* Work item *
Repeat the whole listing. Keep it exact.

* Extracted entries *
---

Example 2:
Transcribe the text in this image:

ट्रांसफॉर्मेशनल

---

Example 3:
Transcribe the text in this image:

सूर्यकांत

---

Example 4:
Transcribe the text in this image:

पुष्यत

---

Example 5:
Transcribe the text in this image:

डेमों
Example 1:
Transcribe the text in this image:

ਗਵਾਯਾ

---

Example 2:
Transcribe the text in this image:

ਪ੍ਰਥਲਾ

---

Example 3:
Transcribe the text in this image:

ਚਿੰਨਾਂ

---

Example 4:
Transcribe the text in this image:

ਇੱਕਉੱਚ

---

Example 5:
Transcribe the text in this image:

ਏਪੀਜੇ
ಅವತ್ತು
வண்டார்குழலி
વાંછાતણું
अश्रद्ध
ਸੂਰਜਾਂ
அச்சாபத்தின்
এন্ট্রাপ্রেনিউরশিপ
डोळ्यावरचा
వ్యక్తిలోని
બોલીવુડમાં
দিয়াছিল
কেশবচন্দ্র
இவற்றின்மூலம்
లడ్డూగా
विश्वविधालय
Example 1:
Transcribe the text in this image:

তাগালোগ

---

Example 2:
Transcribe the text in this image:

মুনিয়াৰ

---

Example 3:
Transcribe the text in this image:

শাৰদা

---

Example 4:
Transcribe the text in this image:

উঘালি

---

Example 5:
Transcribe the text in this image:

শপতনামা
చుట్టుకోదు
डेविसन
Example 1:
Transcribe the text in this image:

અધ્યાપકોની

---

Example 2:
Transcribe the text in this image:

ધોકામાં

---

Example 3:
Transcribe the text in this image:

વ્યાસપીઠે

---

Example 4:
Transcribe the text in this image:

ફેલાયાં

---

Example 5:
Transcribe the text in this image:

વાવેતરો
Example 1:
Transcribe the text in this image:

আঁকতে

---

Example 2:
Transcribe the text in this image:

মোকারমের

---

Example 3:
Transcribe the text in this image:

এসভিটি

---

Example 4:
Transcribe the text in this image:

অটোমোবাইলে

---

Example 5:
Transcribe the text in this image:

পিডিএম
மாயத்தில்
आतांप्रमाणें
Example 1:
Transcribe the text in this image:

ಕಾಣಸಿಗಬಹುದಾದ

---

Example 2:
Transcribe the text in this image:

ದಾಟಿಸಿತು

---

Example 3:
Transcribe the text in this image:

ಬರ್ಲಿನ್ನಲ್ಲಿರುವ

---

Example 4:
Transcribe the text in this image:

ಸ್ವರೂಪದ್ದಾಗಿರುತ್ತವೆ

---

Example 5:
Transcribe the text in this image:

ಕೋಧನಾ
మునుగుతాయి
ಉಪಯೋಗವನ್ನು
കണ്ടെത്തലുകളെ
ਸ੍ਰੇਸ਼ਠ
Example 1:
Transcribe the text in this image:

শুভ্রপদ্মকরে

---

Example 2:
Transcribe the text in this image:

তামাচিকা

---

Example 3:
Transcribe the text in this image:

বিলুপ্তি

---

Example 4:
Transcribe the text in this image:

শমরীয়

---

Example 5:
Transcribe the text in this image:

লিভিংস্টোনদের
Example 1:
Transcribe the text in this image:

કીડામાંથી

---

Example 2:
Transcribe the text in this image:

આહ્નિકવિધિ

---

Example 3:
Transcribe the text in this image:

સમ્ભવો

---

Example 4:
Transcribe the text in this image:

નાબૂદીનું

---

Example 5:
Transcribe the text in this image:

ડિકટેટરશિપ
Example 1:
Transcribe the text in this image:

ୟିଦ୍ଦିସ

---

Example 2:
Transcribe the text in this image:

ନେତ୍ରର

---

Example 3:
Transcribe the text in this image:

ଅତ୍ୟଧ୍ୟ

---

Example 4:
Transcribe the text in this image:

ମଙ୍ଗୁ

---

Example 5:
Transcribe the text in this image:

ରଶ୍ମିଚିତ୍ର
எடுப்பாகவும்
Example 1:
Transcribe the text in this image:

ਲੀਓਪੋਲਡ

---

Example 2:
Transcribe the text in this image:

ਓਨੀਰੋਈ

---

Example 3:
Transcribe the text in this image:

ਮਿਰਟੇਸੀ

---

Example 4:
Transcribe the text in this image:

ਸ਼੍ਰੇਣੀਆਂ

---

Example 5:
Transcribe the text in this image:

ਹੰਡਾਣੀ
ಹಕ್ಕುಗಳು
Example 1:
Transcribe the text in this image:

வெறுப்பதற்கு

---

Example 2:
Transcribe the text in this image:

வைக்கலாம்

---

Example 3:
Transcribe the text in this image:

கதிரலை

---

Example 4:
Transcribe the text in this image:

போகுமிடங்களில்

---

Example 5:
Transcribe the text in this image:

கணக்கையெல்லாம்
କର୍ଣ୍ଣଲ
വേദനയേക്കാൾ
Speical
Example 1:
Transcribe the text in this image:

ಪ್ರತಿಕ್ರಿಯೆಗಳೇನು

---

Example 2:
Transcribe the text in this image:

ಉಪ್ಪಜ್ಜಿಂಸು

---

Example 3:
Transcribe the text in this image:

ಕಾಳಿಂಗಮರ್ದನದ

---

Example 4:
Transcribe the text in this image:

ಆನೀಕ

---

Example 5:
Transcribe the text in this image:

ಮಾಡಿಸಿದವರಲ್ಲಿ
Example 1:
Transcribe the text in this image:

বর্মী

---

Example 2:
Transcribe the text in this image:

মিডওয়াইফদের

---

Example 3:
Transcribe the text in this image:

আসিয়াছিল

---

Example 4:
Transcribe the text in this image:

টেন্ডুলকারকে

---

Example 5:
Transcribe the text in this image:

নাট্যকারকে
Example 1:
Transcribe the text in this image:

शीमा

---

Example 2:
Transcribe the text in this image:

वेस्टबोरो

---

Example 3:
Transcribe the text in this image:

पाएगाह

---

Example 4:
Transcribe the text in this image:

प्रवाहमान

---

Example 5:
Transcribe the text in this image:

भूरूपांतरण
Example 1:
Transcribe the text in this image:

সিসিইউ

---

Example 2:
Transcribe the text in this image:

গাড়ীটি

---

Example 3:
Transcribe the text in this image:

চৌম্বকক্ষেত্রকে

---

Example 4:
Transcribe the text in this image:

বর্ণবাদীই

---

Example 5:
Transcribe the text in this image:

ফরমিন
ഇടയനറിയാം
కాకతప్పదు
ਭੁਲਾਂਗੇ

* Expected output *
---

Example 2:
Transcribe the text in this image:

ट्रांसफॉर्मेशनल

---

Example 3:
Transcribe the text in this image:

सूर्यकांत

---

Example 4:
Transcribe the text in this image:

पुष्यत

---

Example 5:
Transcribe the text in this image:

डेमों
Example 1:
Transcribe the text in this image:

ਗਵਾਯਾ

---

Example 2:
Transcribe the text in this image:

ਪ੍ਰਥਲਾ

---

Example 3:
Transcribe the text in this image:

ਚਿੰਨਾਂ

---

Example 4:
Transcribe the text in this image:

ਇੱਕਉੱਚ

---

Example 5:
Transcribe the text in this image:

ਏਪੀਜੇ
ಅವತ್ತು
வண்டார்குழலி
વાંછાતણું
अश्रद्ध
ਸੂਰਜਾਂ
அச்சாபத்தின்
এন্ট্রাপ্রেনিউরশিপ
डोळ्यावरचा
వ్యక్తిలోని
બોલીવુડમાં
দিয়াছিল
কেশবচন্দ্র
இவற்றின்மூலம்
లడ్డూగా
विश्वविधालय
Example 1:
Transcribe the text in this image:

তাগালোগ

---

Example 2:
Transcribe the text in this image:

মুনিয়াৰ

---

Example 3:
Transcribe the text in this image:

শাৰদা

---

Example 4:
Transcribe the text in this image:

উঘালি

---

Example 5:
Transcribe the text in this image:

শপতনামা
చుట్టుకోదు
डेविसन
Example 1:
Transcribe the text in this image:

અધ્યાપકોની

---

Example 2:
Transcribe the text in this image:

ધોકામાં

---

Example 3:
Transcribe the text in this image:

વ્યાસપીઠે

---

Example 4:
Transcribe the text in this image:

ફેલાયાં

---

Example 5:
Transcribe the text in this image:

વાવેતરો
Example 1:
Transcribe the text in this image:

আঁকতে

---

Example 2:
Transcribe the text in this image:

মোকারমের

---

Example 3:
Transcribe the text in this image:

এসভিটি

---

Example 4:
Transcribe the text in this image:

অটোমোবাইলে

---

Example 5:
Transcribe the text in this image:

পিডিএম
மாயத்தில்
आतांप्रमाणें
Example 1:
Transcribe the text in this image:

ಕಾಣಸಿಗಬಹುದಾದ

---

Example 2:
Transcribe the text in this image:

ದಾಟಿಸಿತು

---

Example 3:
Transcribe the text in this image:

ಬರ್ಲಿನ್ನಲ್ಲಿರುವ

---

Example 4:
Transcribe the text in this image:

ಸ್ವರೂಪದ್ದಾಗಿರುತ್ತವೆ

---

Example 5:
Transcribe the text in this image:

ಕೋಧನಾ
మునుగుతాయి
ಉಪಯೋಗವನ್ನು
കണ്ടെത്തലുകളെ
ਸ੍ਰੇਸ਼ਠ
Example 1:
Transcribe the text in this image:

শুভ্রপদ্মকরে

---

Example 2:
Transcribe the text in this image:

তামাচিকা

---

Example 3:
Transcribe the text in this image:

বিলুপ্তি

---

Example 4:
Transcribe the text in this image:

শমরীয়

---

Example 5:
Transcribe the text in this image:

লিভিংস্টোনদের
Example 1:
Transcribe the text in this image:

કીડામાંથી

---

Example 2:
Transcribe the text in this image:

આહ્નિકવિધિ

---

Example 3:
Transcribe the text in this image:

સમ્ભવો

---

Example 4:
Transcribe the text in this image:

નાબૂદીનું

---

Example 5:
Transcribe the text in this image:

ડિકટેટરશિપ
Example 1:
Transcribe the text in this image:

ୟିଦ୍ଦିସ

---

Example 2:
Transcribe the text in this image:

ନେତ୍ରର

---

Example 3:
Transcribe the text in this image:

ଅତ୍ୟଧ୍ୟ

---

Example 4:
Transcribe the text in this image:

ମଙ୍ଗୁ

---

Example 5:
Transcribe the text in this image:

ରଶ୍ମିଚିତ୍ର
எடுப்பாகவும்
Example 1:
Transcribe the text in this image:

ਲੀਓਪੋਲਡ

---

Example 2:
Transcribe the text in this image:

ਓਨੀਰੋਈ

---

Example 3:
Transcribe the text in this image:

ਮਿਰਟੇਸੀ

---

Example 4:
Transcribe the text in this image:

ਸ਼੍ਰੇਣੀਆਂ

---

Example 5:
Transcribe the text in this image:

ਹੰਡਾਣੀ
ಹಕ್ಕುಗಳು
Example 1:
Transcribe the text in this image:

வெறுப்பதற்கு

---

Example 2:
Transcribe the text in this image:

வைக்கலாம்

---

Example 3:
Transcribe the text in this image:

கதிரலை

---

Example 4:
Transcribe the text in this image:

போகுமிடங்களில்

---

Example 5:
Transcribe the text in this image:

கணக்கையெல்லாம்
କର୍ଣ୍ଣଲ
വേദനയേക്കാൾ
Speical
Example 1:
Transcribe the text in this image:

ಪ್ರತಿಕ್ರಿಯೆಗಳೇನು

---

Example 2:
Transcribe the text in this image:

ಉಪ್ಪಜ್ಜಿಂಸು

---

Example 3:
Transcribe the text in this image:

ಕಾಳಿಂಗಮರ್ದನದ

---

Example 4:
Transcribe the text in this image:

ಆನೀಕ

---

Example 5:
Transcribe the text in this image:

ಮಾಡಿಸಿದವರಲ್ಲಿ
Example 1:
Transcribe the text in this image:

বর্মী

---

Example 2:
Transcribe the text in this image:

মিডওয়াইফদের

---

Example 3:
Transcribe the text in this image:

আসিয়াছিল

---

Example 4:
Transcribe the text in this image:

টেন্ডুলকারকে

---

Example 5:
Transcribe the text in this image:

নাট্যকারকে
Example 1:
Transcribe the text in this image:

शीमा

---

Example 2:
Transcribe the text in this image:

वेस्टबोरो

---

Example 3:
Transcribe the text in this image:

पाएगाह

---

Example 4:
Transcribe the text in this image:

प्रवाहमान

---

Example 5:
Transcribe the text in this image:

भूरूपांतरण
Example 1:
Transcribe the text in this image:

সিসিইউ

---

Example 2:
Transcribe the text in this image:

গাড়ীটি

---

Example 3:
Transcribe the text in this image:

চৌম্বকক্ষেত্রকে

---

Example 4:
Transcribe the text in this image:

বর্ণবাদীই

---

Example 5:
Transcribe the text in this image:

ফরমিন
ഇടയനറിയാം
కాకతప్పదు
ਭੁਲਾਂਗੇ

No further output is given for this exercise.